The author draws some rather sweeping conclusions with regard to the will power of the Americans as compared with the students in colleges in India.

Now the more or less orderly and successful government of the three hundred millions of India by a mere handful of British men during more than a century is one of the most remarkable facts in the history of the world. . . . . Observers have frequently expressed the opinion that, as compared with their British rulers, the natives of India are relatively defective in character or will power, and they have found the explanation of British ascendency in this fact: Now at the very first attempt to apply exact methods in the comparative study of Indians, this opinion finds confirmation.

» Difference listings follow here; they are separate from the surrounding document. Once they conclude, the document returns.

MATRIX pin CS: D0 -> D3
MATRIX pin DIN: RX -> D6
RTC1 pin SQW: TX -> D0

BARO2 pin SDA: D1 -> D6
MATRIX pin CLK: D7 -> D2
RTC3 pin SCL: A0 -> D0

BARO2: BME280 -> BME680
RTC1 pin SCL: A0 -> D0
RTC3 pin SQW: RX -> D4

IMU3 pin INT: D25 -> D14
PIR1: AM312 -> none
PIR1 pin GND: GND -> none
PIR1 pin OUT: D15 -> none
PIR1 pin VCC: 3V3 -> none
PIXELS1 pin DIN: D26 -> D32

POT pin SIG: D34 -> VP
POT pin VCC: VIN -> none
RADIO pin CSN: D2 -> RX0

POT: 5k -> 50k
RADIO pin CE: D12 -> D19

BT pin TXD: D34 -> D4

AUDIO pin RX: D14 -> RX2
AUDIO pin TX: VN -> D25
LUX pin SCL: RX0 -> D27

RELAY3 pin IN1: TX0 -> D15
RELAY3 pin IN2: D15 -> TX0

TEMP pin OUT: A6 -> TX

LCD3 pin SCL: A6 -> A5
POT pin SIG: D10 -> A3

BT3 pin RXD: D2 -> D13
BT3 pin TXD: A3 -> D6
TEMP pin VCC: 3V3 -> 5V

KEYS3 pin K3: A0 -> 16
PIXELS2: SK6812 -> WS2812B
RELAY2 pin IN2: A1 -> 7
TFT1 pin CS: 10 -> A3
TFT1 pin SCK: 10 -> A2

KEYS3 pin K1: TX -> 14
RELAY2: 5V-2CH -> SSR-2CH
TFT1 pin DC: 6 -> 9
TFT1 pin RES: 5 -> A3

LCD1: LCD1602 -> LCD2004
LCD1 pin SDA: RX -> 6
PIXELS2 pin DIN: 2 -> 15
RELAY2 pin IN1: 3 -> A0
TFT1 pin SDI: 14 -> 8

Upon turning to the "very first attempt to apply exact methods," it appears that the tests were the familiar cancellation tests in which the subject crosses out all the letters of a certain sort. It is quite fair to question whether moral character or strength of will is adequately revealed by quickness and accuracy in crossing out "a' s."

A comparison of the Nordic and Mediterranean races is made to account for the differences between the English and the French. This consists in a comparison of the types of art, the rate of suicide, and the frequency of divorce. Nordic art is romantic, with profusion of objects and details, complexity of relations, vagueness of meaning, the suggestion of mystery and so forth. Mediterranean or Southern art is classic, clear, formal, elegant, symmetrical. One needs but to contrast Homer and Virgil with Wordsworth, Shelley, and Carlyle. Later on, it is asserted that the Nordic race is more scientific and produces philosophy, and since the Greeks are credited with both, Mr. McDougall thinks that they were probably or at least partly Nordic. It is to be presumed that the art of the Greeks is the result of the Mediterranean blood, while the science came from the Nordic strain.